What's Behind The Odd Data?
citking writes "CNet is reporting that 'network administrators and security experts continue to search for the cause of an increasing amount of odd data that has been detected on the Internet.' While this has been going on now for a few days and some experts have already declared victory against the 'trojan', others aren't so sure that the real culprit has been identified yet. Other stories can be found here(1) and here(2)."
Maybe that are residues of testing? Some people writing networking-software maybe just made some debugging runs using data sent over the net and sent out erroneous packets.
Maybe it is some rare case with a seldom occuring situation where the TCP/IP protocol runs mad? I mean, when designing such flexible and autonomous systems sometimes there are things you can't foresee. After decades of online time and rewrites of TCP/IP core parts in combination with the unpredictability of such huge systems it would not surprise me, if that are just packets which emerge every now and then.
Another explanation: the net has gotten critical mass and is becoming conscious....
Just my two cents.....
Keep open minded - but not that open your brain falls out...
This indirect approach to communicate is very interesting, as it's indirect.
The trojan could broadcast the 'odd data', containing information, and such, while another trojan can listen for weird packets like those, and grab info from them.

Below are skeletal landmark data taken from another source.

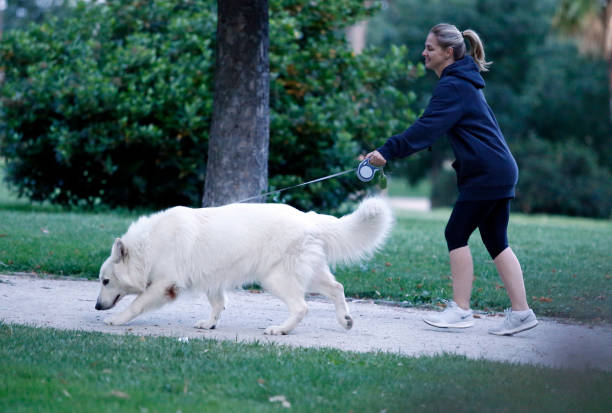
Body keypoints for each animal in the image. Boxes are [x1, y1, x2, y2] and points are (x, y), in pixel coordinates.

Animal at [95, 196, 392, 334]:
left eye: (105, 281)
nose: (97, 306)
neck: (148, 246)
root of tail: (309, 218)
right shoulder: (213, 280)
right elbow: (217, 305)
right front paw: (210, 324)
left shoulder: (164, 285)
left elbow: (136, 304)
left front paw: (116, 320)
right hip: (310, 274)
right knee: (336, 288)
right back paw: (345, 320)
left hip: (276, 278)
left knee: (302, 307)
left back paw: (280, 330)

As the source cannot be identified easily, it would be very hard to discover the infected computer, and the destination doesn't exist, it's a weird way to communicate.
My two cents.
Founder of Mirror Moon - Tsukihime Game Trans
Something's wrong with this theory. I have several thousands of these packets in my logs, but they started to appear back in october. They are directed at many ports (which are closed on my system), but each originator tries several times. Many attempts look like an Edonkey client trying to deliver a message, which is not unusual on a dynamic IP connection where the previous user of an IP apparently used filesharing programs. Either the window-size 55808 isn't that unusual or the "infection" has been around much longer. Another system on a static IP has yet to see even one packet with that window-size. If it's a mapping system, it certainly isn't random. It could be that ??AA-serving companies are looking for "tainted" filesharing clients which they could then ask to reveal more information about the system and their owners by using strange packets for hidden communication with the client. If this is true, the trojan which randomly sends out strange packets is merely a decoy.
Stupid question: Can you think of a program that was written to appear broken, but actually functions in a way that is not immediately apparent? The thought crossed my mind when I saw everyone writing this off as buggy code.
This is a concept true-anonymous (not just group-anonymous) encrypted stealth P2P application currently in non-public development. We will not give its official name here as development is in early stages of design refinement, but the current prototype is codenamed "rolypoly".
It would appear that someone has been testing it on the Internet instead of our private testing VPN, probably unwittingly via a misconfigured gateway. We apologise for this as it is a private research project, although it is a testament to our protocol that even though it is in design, we are ourselves already unable to trace the source, and will have to actually telephone each tester to determine who it is!
We apologise for the strange nature of the packets, and will conduct the probes in a different manner in the next version, as we have devised an improved method which will conserve a lot of bandwidth, to be implemented in the next prototype, "strudel". The fixed window size is a simple bug that will be corrected, as padding should not only be mimic-function quasi-random, but the packets should be over ten times smaller! The behaviour of later versions is likely to differ considerably, and should approach unfilterable "noise" or resemble legitimate traffic, especially behind firewalls (strudel should be able to bridge even web proxy-only scenarios, and reduced connectivity will merely slow things down). You may also find that later versions utilise multicast to a certain extent.
Nodes capable of transmitting packets with spoofed IPs are used to connect two hosts behind firewalls (by issuing handshake responses "for" them), and for one-way anonymous automated host discovery without need for a nodelist. Many ISPs block such packets, so nodes capable of doing this are valued even if they are low-bandwidth.
We are not responsible, by the way, for the copycat trojans that have been popping up mimicking the traffic caused by the errant test, and we do not know who is.
Posted via an anonymous proxy for our protection.
Anybody decoding the secret message in the initial sequence numbers ;-?